EXERCISE INSTRUCTIONS: Convert every line of the items below into a JSON list of strings, with one string per line and blank lines omitted.

EXTRACTED DATA:
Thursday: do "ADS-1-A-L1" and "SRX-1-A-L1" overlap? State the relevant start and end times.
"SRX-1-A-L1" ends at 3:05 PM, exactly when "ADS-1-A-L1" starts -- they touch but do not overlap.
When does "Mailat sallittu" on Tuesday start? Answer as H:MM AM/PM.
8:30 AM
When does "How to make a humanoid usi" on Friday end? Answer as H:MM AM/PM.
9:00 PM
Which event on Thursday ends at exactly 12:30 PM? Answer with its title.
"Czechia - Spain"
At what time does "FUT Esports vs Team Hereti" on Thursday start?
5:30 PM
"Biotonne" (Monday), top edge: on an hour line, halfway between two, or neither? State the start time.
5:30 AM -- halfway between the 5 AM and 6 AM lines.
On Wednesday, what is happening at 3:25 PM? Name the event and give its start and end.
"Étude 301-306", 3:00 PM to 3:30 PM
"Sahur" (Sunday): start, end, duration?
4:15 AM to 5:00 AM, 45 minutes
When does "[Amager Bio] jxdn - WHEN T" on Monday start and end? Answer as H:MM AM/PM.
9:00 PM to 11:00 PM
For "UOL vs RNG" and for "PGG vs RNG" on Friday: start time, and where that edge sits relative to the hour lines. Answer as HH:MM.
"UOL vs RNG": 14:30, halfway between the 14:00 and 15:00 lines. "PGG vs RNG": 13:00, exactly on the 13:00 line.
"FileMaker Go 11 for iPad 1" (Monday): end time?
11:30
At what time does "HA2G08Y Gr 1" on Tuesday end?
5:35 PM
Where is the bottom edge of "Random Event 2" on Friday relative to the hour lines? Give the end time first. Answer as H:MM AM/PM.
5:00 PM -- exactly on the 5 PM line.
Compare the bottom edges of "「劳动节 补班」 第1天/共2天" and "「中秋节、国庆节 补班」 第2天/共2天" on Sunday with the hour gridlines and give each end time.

ANSWER:
[
  "Thursday: do \"ADS-1-A-L1\" and \"SRX-1-A-L1\" overlap? State the relevant start and end times.",
  "\"SRX-1-A-L1\" ends at 3:05 PM, exactly when \"ADS-1-A-L1\" starts -- they touch but do not overlap.",
  "When does \"Mailat sallittu\" on Tuesday start? Answer as H:MM AM/PM.",
  "8:30 AM",
  "When does \"How to make a humanoid usi\" on Friday end? Answer as H:MM AM/PM.",
  "9:00 PM",
  "Which event on Thursday ends at exactly 12:30 PM? Answer with its title.",
  "\"Czechia - Spain\"",
  "At what time does \"FUT Esports vs Team Hereti\" on Thursday start?",
  "5:30 PM",
  "\"Biotonne\" (Monday), top edge: on an hour line, halfway between two, or neither? State the start time.",
  "5:30 AM -- halfway between the 5 AM and 6 AM lines.",
  "On Wednesday, what is happening at 3:25 PM? Name the event and give its start and end.",
  "\"Étude 301-306\", 3:00 PM to 3:30 PM",
  "\"Sahur\" (Sunday): start, end, duration?",
  "4:15 AM to 5:00 AM, 45 minutes",
  "When does \"[Amager Bio] jxdn - WHEN T\" on Monday start and end? Answer as H:MM AM/PM.",
  "9:00 PM to 11:00 PM",
  "For \"UOL vs RNG\" and for \"PGG vs RNG\" on Friday: start time, and where that edge sits relative to the hour lines. Answer as HH:MM.",
  "\"UOL vs RNG\": 14:30, halfway between the 14:00 and 15:00 lines. \"PGG vs RNG\": 13:00, exactly on the 13:00 line.",
  "\"FileMaker Go 11 for iPad 1\" (Monday): end time?",
  "11:30",
  "At what time does \"HA2G08Y Gr 1\" on Tuesday end?",
  "5:35 PM",
  "Where is the bottom edge of \"Random Event 2\" on Friday relative to the hour lines? Give the end time first. Answer as H:MM AM/PM.",
  "5:00 PM -- exactly on the 5 PM line.",
  "Compare the bottom edges of \"「劳动节 补班」 第1天/共2天\" and \"「中秋节、国庆节 补班」 第2天/共2天\" on Sunday with the hour gridlines and give each end time."
]